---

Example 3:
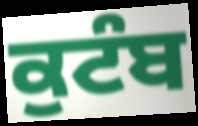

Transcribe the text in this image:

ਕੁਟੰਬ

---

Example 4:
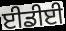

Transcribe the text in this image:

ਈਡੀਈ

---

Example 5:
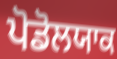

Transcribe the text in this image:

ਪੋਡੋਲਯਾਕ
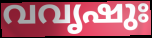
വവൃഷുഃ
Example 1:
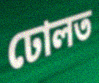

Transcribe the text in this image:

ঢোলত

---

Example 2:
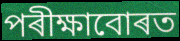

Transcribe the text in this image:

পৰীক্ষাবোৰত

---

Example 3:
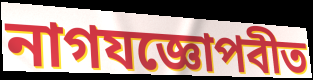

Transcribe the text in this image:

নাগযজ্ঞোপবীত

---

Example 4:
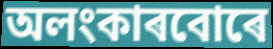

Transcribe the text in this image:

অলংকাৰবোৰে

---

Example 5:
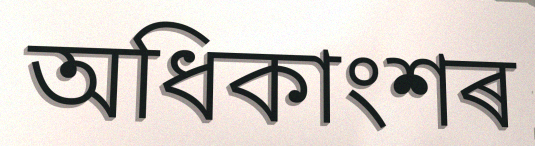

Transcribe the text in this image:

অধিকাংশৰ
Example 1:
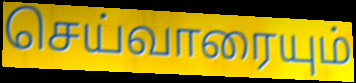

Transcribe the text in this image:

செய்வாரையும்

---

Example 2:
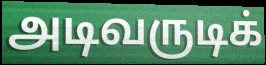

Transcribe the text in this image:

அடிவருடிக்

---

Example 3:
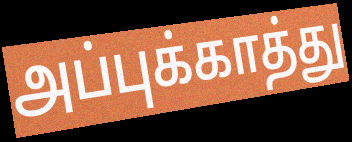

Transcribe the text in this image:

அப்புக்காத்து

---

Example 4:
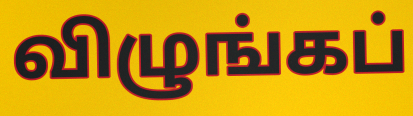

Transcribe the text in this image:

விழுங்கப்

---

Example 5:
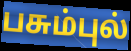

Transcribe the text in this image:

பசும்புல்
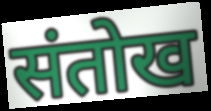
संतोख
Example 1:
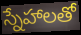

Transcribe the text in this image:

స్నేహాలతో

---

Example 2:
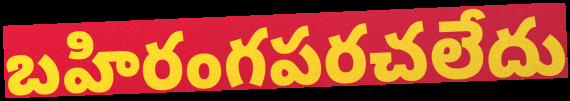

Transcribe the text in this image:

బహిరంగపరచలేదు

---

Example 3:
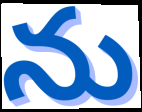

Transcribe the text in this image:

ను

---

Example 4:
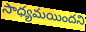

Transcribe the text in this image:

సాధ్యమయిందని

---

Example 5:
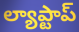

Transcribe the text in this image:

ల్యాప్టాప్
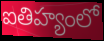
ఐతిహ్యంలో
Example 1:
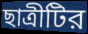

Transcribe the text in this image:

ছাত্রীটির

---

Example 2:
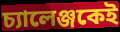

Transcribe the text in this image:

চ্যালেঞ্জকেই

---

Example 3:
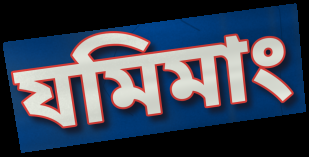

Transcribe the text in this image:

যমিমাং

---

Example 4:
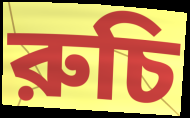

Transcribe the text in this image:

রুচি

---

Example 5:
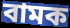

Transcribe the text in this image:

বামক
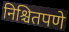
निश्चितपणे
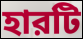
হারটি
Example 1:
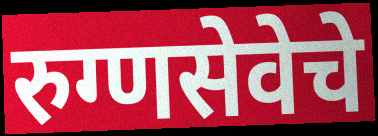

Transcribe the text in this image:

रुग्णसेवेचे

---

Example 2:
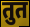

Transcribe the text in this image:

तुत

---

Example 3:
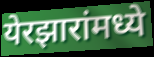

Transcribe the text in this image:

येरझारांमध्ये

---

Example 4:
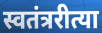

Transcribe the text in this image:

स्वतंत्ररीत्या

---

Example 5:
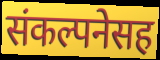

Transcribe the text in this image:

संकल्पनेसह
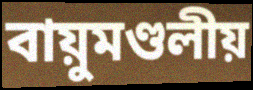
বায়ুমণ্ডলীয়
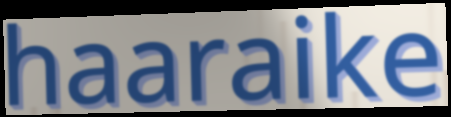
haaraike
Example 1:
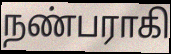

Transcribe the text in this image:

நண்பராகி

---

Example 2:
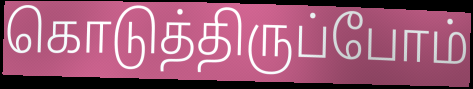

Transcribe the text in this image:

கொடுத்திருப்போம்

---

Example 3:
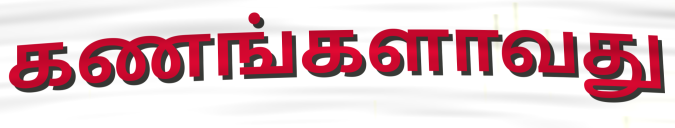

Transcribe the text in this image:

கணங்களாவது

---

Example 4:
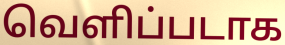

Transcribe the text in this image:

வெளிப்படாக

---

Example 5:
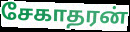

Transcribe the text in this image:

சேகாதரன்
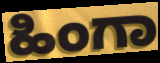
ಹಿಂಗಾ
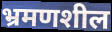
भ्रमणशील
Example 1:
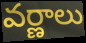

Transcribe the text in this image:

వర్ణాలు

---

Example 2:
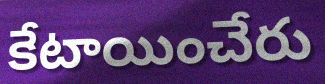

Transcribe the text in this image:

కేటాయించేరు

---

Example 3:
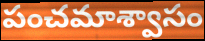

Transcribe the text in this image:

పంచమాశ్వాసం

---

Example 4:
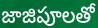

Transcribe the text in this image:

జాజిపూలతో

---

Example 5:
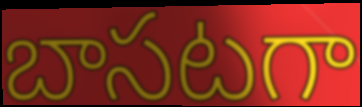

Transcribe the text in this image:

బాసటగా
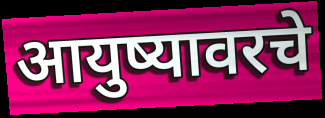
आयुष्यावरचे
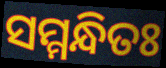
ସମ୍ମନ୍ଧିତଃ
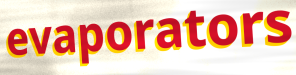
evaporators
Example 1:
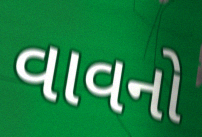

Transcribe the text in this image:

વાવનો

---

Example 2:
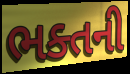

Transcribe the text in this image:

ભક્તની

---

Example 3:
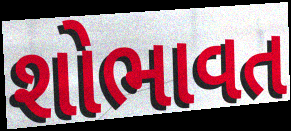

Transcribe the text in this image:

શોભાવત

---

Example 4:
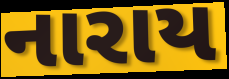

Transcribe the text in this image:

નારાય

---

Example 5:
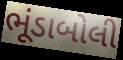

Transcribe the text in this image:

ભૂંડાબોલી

- - - -

To be done ->
Please rewrite everything in the entries above as a numbered list, from the very start down to the line containing "செய்வாரையும்", including both ends and leaving out blank lines. Omit the pictures from your answer.

Final answer ->
1. ---
2. Example 3:
3. Transcribe the text in this image:
4. ਕੁਟੰਬ
5. ---
6. Example 4:
7. Transcribe the text in this image:
8. ਈਡੀਈ
9. ---
10. Example 5:
11. Transcribe the text in this image:
12. ਪੋਡੋਲਯਾਕ
13. വവൃഷുഃ
14. Example 1:
15. Transcribe the text in this image:
16. ঢোলত
17. ---
18. Example 2:
19. Transcribe the text in this image:
20. পৰীক্ষাবোৰত
21. ---
22. Example 3:
23. Transcribe the text in this image:
24. নাগযজ্ঞোপবীত
25. ---
26. Example 4:
27. Transcribe the text in this image:
28. অলংকাৰবোৰে
29. ---
30. Example 5:
31. Transcribe the text in this image:
32. অধিকাংশৰ
33. Example 1:
34. Transcribe the text in this image:
35. செய்வாரையும்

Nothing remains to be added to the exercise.